Campus
Meeting with protesters and administrators

TU Delft will not cut ties with Israeli universities, so the campus now has a tented camp

After TU Delft announced that it will not reconsider its ties with Israeli universities on Wednesday, the demonstrators ratcheted up their fourth protest on Thursday. “We get the feeling that this is really needed.”

A pro-Palestinian protest march was on its way to the Library in May 2024. (Photo: Thijs van Reeuwijk)

For a while it looked like the protest on Thursday would be similar to that of last week. Gathering at the Free Zone at EEMCS, marching to the Library, and dispersing within an hour. But when the march reached the Library, protesters wearing balaclavas joined the group and started pulling out tents. There is now a tented camp on the sloping, grassy roof of the Library. The group of protesters is larger than before, and some of them have covered their faces. They intend to stay until their demands are met.

One day previously, four protesters sat around the table with Vice-Rector Magnificus Rob Mudde and ME Dean Fred van Keulen. In that meeting, Mudde made clear that he sees no benefits in breaking those ties. He said that these are only individual collaborations and individuals have the right to work with any other academics, including Israelis. TU Delft will not “take sides”, the administrator said to the activists. “It is not for us to take a political position.”

Shortly after the meeting, the Executive Board issued a public statement on TU Delft’s website for the first time since the protests started. In the statement, it says that it supports a ceasefire, but also that it does not believe that ending or suspending all contact with academic institutions is a solution.

  • Also read our liveblog on the pro-Palestinian tented camp on the roof of the Library.

Moral deliberation

The Executive Board believes that “it is important to keep the dialogue with students and colleagues from conflict areas open as they can help bring about change”. The Executive Board also says that it wants to organise a moral deliberation read-more-closed

TU Delft will not produce a list of partnerships

The Executive Board also pays no heed to the call for transparency. It says that this would jeopardise the safety of individual academics. In the statement, the Executive Board points to the CORDIS system which lists European partnerships and which is hard to decipher. It says that anyone wishing to find out who TU Delft works with on European research projects may refer to the website. The board will not produce a list of partnerships.

In response, the protesters decided to set up a tented camp, as students at universities such as Groningen and Maastricht have done. Master’s student Tim (24) says that they had assumed that their demands would not be met. He intends to sleep in one of the tents and will only leave when the Executive Board meets the list of demands.

The protesters believe that this is necessary. In the meeting on Wednesday, Mudde continued to push the importance of independent academic freedom. But the protesters said that individuals at Israeli universities may not take personal standpoints at all, and that their academic institutions are “proud of their collaboration with the Israeli army”.

Maya Wind

They gave Mudde the recently published book by Maya Wind called Towers of Ivory and Steel. In the book, the Israeli anthropologist reveals the role of Israeli universities in Palestinian oppression. At the invitation of the united student action groups, the author was in the Netherlands last week for a book tour and visited some universities. She did not come to TU Delft.

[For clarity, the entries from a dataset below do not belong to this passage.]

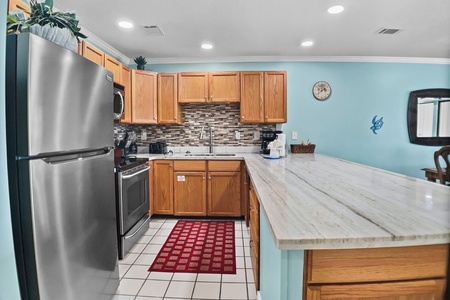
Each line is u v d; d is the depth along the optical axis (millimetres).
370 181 1537
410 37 3023
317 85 3811
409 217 892
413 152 3934
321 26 2701
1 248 918
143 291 1821
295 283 791
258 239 1617
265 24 2645
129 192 2438
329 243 725
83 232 1361
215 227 3041
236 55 3697
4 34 929
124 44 3205
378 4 2250
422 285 805
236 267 2137
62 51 1191
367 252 792
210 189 3301
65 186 1221
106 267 1621
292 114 3842
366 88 3842
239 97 3537
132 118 3262
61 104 1186
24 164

At the end of the meeting, one of the protesters, who comes from Israel, asked Mudde if he was “aware that the Israeli army, with the help of Israeli universities, is guilty of genocide and apartheid”. “Yes” was Mudde’s answer.

For Mudde, the freedom of individual academics is of greatest concern

The Vice-Rector says that partnerships are always with individual researchers and not at institutional level. For Mudde, the freedom of individual academics is of greatest concern. But this is not black and white, believe the protesters. “Even if they are the cleverest people in the world with the best intentions, some of the money will go on murdering people.”

Safety

Safety on campus was also a subject in the meeting. The Executive Board says that it is receiving signals “from everywhere” about “feelings of intimidation and feeling unsafe”. One of the protesters, a representative of BK Scholars for Palestine who wishes to remain anonymous (the name is known to the Editorial Office), countered this by saying that feeling unsafe also goes the other way around. The group organised a dialogue about the destruction in Gaza in April that was cancelled at the last minute by the Dean on the grounds of safety.

“Did you ask them why the complainants feel intimidated?”, she asked Mudde and Van Keulen. “We are only stating the facts.” There needs to be room at TU Delft to talk about the issue based on facts, she says.

Other universities

There are or have been protests at many universities in the Netherlands. In Maastricht, six students even went on a hunger strike, three of whom continued until last Wednesday evening. The administrative bodies at all 14 universities are or were in discussion with protesters. Some of them have since shared information on partnerships, and some of the art academies have said that they will break or suspend ties.